Mohan took one glass, emptied it and put it down. Anand Mehta’s finger pointed at Manju, and then at the second glass.
But Manju said, ‘No.’
‘Do you want me to tell the police where your brother has gone?’
Manju picked up the glass, closed his eyes, and drank. His small body convulsed.
Anand Mehta smiled.
‘And there’s a bill to pay. For this scotch. Good Indian scotch. Nothing is free for you people anymore. It’s my bar. Start paying me.’
Mohan Kumar took out his wallet, and held it out, and Anand Mehta removed the only large note, a hundred-rupee bill, from it.
•
When they finally made it outside the building, Mohan saw his Manju bend over, stick out his tongue like a happy jackass, and vomit on the pavement.
The gates had closed behind them.
‘Let’s go to the police, Appa. Let’s both go to the police right now,’ Manju said, as he wiped his lips clean. ‘He made me drink that. Right in front of you. And you did nothing.’
Mohan Kumar said nothing; his shirt stuck to his body.
Manju came close and examined his immobile father. He saw no eyes, no lips, no features; and he realized that for all these years, his father had not had a face. All these years, there had been no secret contract with God, no scientific method, no antibiotics and no ancient wisdom: just Fear.

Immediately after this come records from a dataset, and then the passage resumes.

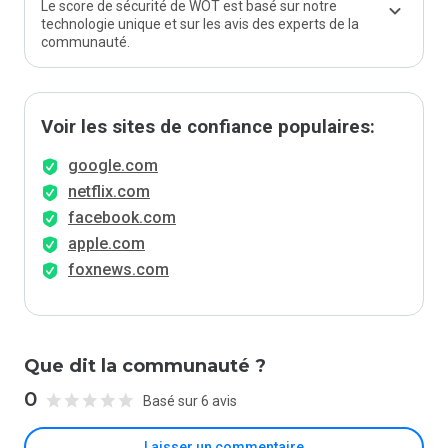
Le score de sécurité de WOT est basé sur notre
technologie unique et sur les avis des experts de la
communauté.
Voir les sites de confiance populaires:
google.com
netflix.com
facebook.com
apple.com
foxnews.com
Que dit la communauté ?
0
Basé sur 6 avis
Laisser un commentaire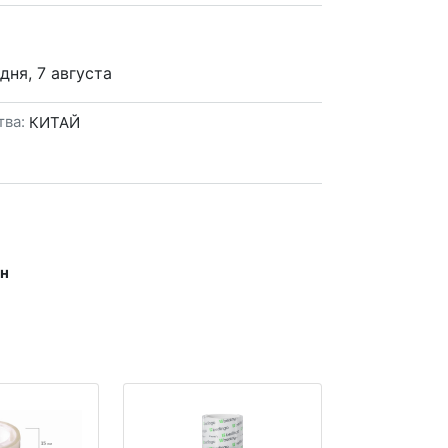
дня, 7 августа
тва:
КИТАЙ
н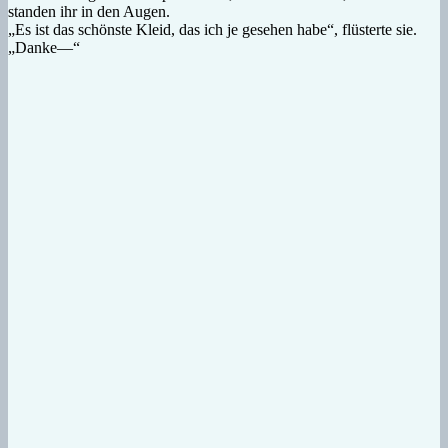
standen ihr in den Augen.
„Es ist das schönste Kleid, das ich je gesehen habe“, flüsterte sie.
„Danke—“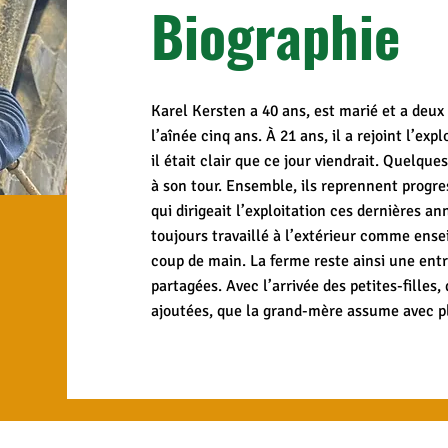
Biographie
Karel Kersten a 40 ans, est marié et a deux 
l’aînée cinq ans. À 21 ans, il a rejoint l’exp
il était clair que ce jour viendrait. Quelques
à son tour. Ensemble, ils reprennent progre
qui dirigeait l’exploitation ces dernières a
toujours travaillé à l’extérieur comme ens
coup de main. La ferme reste ainsi une entr
partagées. Avec l’arrivée des petites-filles,
ajoutées, que la grand-mère assume avec pl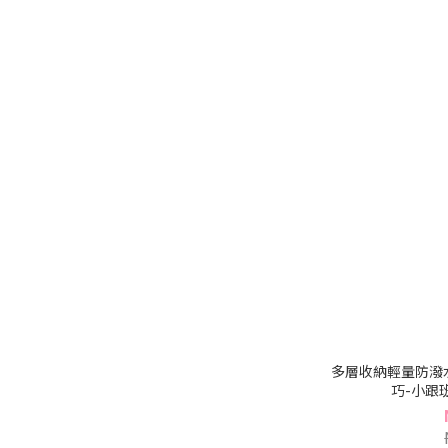
多層收納輕量防潑
巧-小跟班系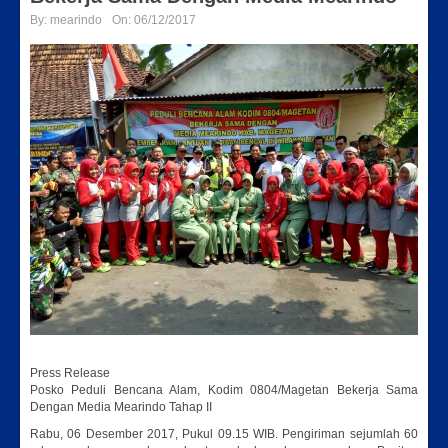
By:
mearindo
On:
06/12/2017
Press Release
Posko Peduli Bencana Alam, Kodim 0804/Magetan Bekerja Sama
Dengan Media Mearindo Tahap II
Rabu, 06 Desember 2017, Pukul 09.15 WIB. Pengiriman sejumlah 60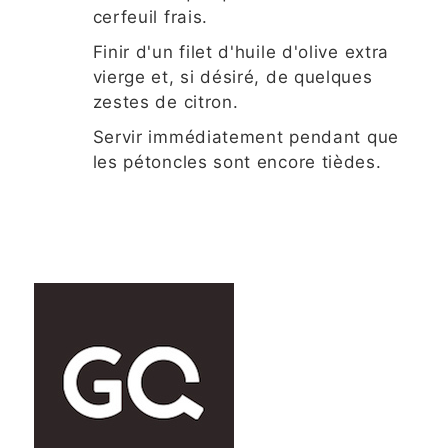
cerfeuil frais.
Finir d'un filet d'huile d'olive extra
vierge et, si désiré, de quelques
zestes de citron.
Servir immédiatement pendant que
les pétoncles sont encore tièdes.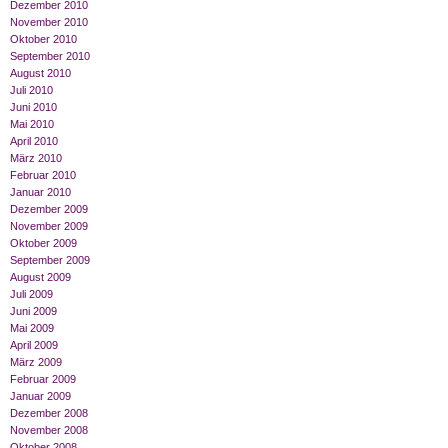
Dezember 2010
November 2010
Oktober 2010
September 2010
August 2010
Juli 2010
Juni 2010
Mai 2010
April 2010
März 2010
Februar 2010
Januar 2010
Dezember 2009
November 2009
Oktober 2009
September 2009
August 2009
Juli 2009
Juni 2009
Mai 2009
April 2009
März 2009
Februar 2009
Januar 2009
Dezember 2008
November 2008
Oktober 2008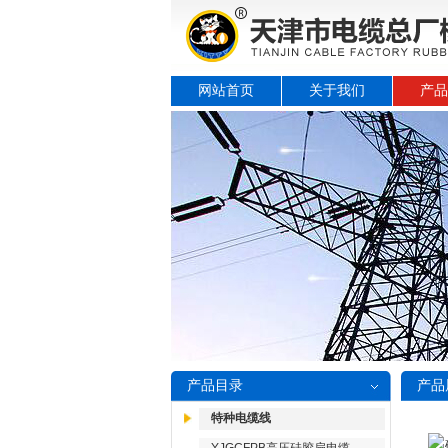
网站首页
关于我们
产品
产品目录
产品
特种电缆线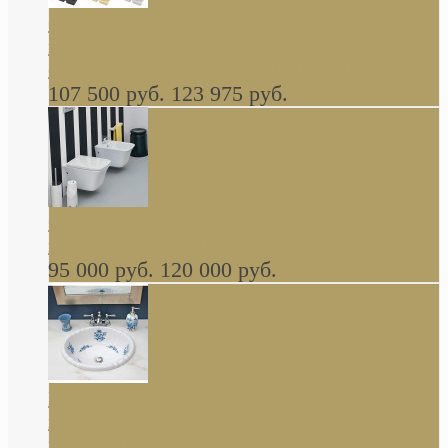
Cassia Duravit врезная сверху кухонная
керамическая мойка 1160 x 510 мм белая,
серая, черная, бежевая В НАЛИЧИИ
107 500 руб.
123 975 руб.
Cow ArtCeram унитаз навесной и биде
навесное КОМПЛЕКТ
95 000 руб.
120 000 руб.
Decorated Bathroom раковина овальная
встраиваемая для ванной с рисунком синяя
роза В НАЛИЧИИ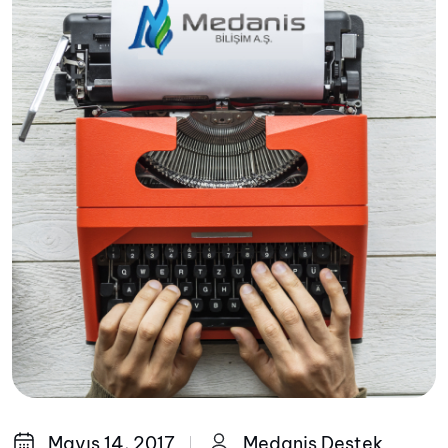
Mayıs 14, 2017
Medanis Destek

Manju turned and observed: not one adult walking around him in the night had a face.
•
‘The first point we have to establish is this. Did Javed tell you, or did he not tell you that exactly this kind of thing would happen to you if you kept playing cricket?’
Leaving his father before the gates of Anand Mehta’s housing society, Manju had crossed the road to a grocery store with a yellow pay-phone. The store-owner had a black tear-like birthmark running from his eye to his nose, giving him the look of one born to sorrow; he flicked through a copy of the Mumbai Sun, entirely indifferent to Manju, who stood beside him sobbing on the phone.
‘… don’t be a bastard. Tell me what I should do, Javed. Just tell me.’
‘Bastard? You’re calling me a bastard? I shouldn’t even talk to you. I told you, you keep playing cricket, I’ll stop talking to you. And I keep my word.’
‘Javed, everything bad that happened today, what Radha did, this is all my fault. You don’t know the story. You don’t know half the story.’